> [Text section]

Qwen/QwQ-32B · 8GB GPU can run this,10t/s

Mar 7

•

https://huggingface.co/mradermacher/QwQ-32B-i1-GGUF

llama-server.exe -m QwQ-32B.i1-IQ2_XXS.gguf -ngl 60 -fa -ctk q8_0 -ctv  q8_0  --temp 0.6 --top-p 0.95 --top-k 30 -c 2048 -n -1  --host 0.0.0.0 --port 8080 --reasoning-format deepseek

speed is about 10t/s

MrDevolver

Mar 7

I guess this is Nvidia using Cuda, right? Certainly not Vulkan, because I have 8GB AMD GPU using Vulkan and I'm getting about 2 t/s at best with Q2_K. I see you're running imatrix version, that's a whole story in itself for me personally they never work well - they never utilize GPU at all and they are slower (probably due to lack of GPU offloading to begin with).

> [Apply what you read]
(1) Answer these questions from the forum thread about running QwQ-32B on an 8GB GPU, one per line:
(a) What speed does the first post report?
(b) What value does the command in that post give for the -c option?
(c) What speed does MrDevolver get with Q2_K?
(2) Repeat the passage of the QwQ-32B thread word for word, starting at the words "I guess this" and ending after "to begin with).".
(3) Pick up the forum thread about running QwQ-32B on an 8GB GPU and carry it on from the point where it stops.

> [Data for review]
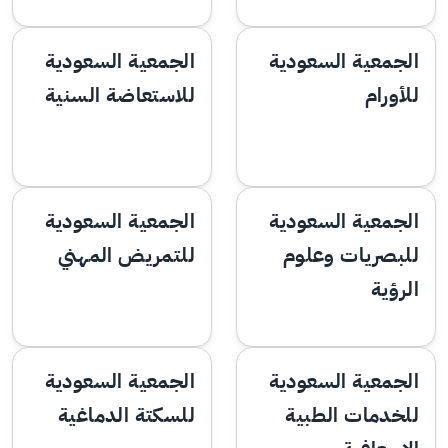
الجمعية السعودية
الجمعية السعودية
للأورام
للاستعاضة السنية
الجمعية السعودية
الجمعية السعودية
للبصريات وعلوم
للتمريض المهني
الرؤية
الجمعية السعودية
الجمعية السعودية
للخدمات الطبية
للسكتة الدماغية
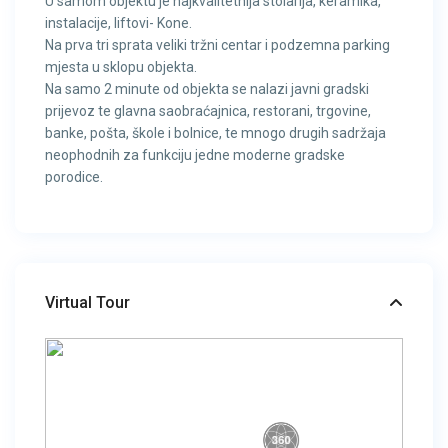
U samom objektu je najkvalitetnija stolarija, keramika,
instalacije, liftovi- Kone.
Na prva tri sprata veliki tržni centar i podzemna parking
mjesta u sklopu objekta.
Na samo 2 minute od objekta se nalazi javni gradski
prijevoz te glavna saobraćajnica, restorani, trgovine,
banke, pošta, škole i bolnice, te mnogo drugih sadržaja
neophodnih za funkciju jedne moderne gradske
porodice.
Virtual Tour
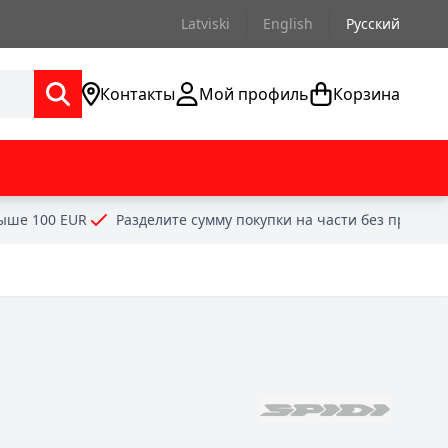
Latviski
English
Русский
Контакты
Мой профиль
Корзина
выше 100 EUR
Разделите сумму покупки на части без проце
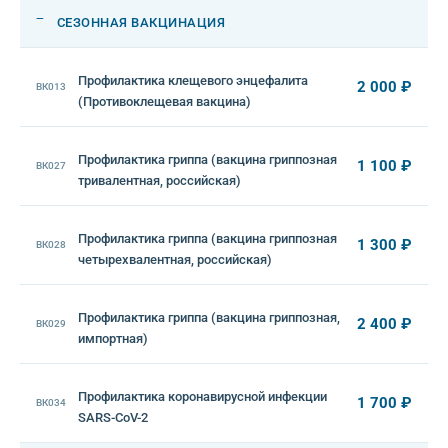
—
СЕЗОННАЯ ВАКЦИНАЦИЯ
Профилактика клещевого энцефалита
2 000 ₽
ВК013
(Противоклещевая вакцина)
Профилактика гриппа (вакцина гриппозная
1 100 ₽
ВК027
тривалентная, российская)
Профилактика гриппа (вакцина гриппозная
1 300 ₽
ВК028
четырехвалентная, российская)
Профилактика гриппа (вакцина гриппозная,
2 400 ₽
ВК029
импортная)
Профилактика коронавирусной инфекции
1 700 ₽
ВК034
SARS-CoV-2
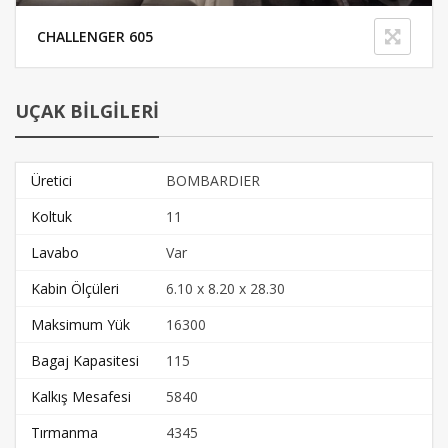
CHALLENGER 605
UÇAK BİLGİLERİ
Üretici
BOMBARDIER
Koltuk
11
Lavabo
Var
Kabin Ölçüleri
6.10 x 8.20 x 28.30
Maksimum Yük
16300
Bagaj Kapasitesi
115
Kalkış Mesafesi
5840
Tırmanma
4345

> [Response list]
(1)
(a) About 10 t/s.
(b) 2048.
(c) About 2 t/s at best.

(2)
I guess this is Nvidia using Cuda, right? Certainly not Vulkan, because I have 8GB AMD GPU using Vulkan and I'm getting about 2 t/s at best with Q2_K. I see you're running imatrix version, that's a whole story in itself for me personally they never work well - they never utilize GPU at all and they are slower (probably due to lack of GPU offloading to begin with).

(3)
MrDeepSuck

Mar 11

I guess this is Nvidia using Cuda, right? Certainly not Vulkan, because I have 8GB AMD GPU using Vulkan and I'm getting about 2 t/s at best with Q2_K. I see you're running imatrix version, that's a whole story in itself for me personally they never work well - they never utilize GPU at all and they are slower (probably due to lack of GPU offloading to begin with).

Notice! The model he used is QwQ-32B.i1-IQ2_XXS.gguf ! Only 12.9G!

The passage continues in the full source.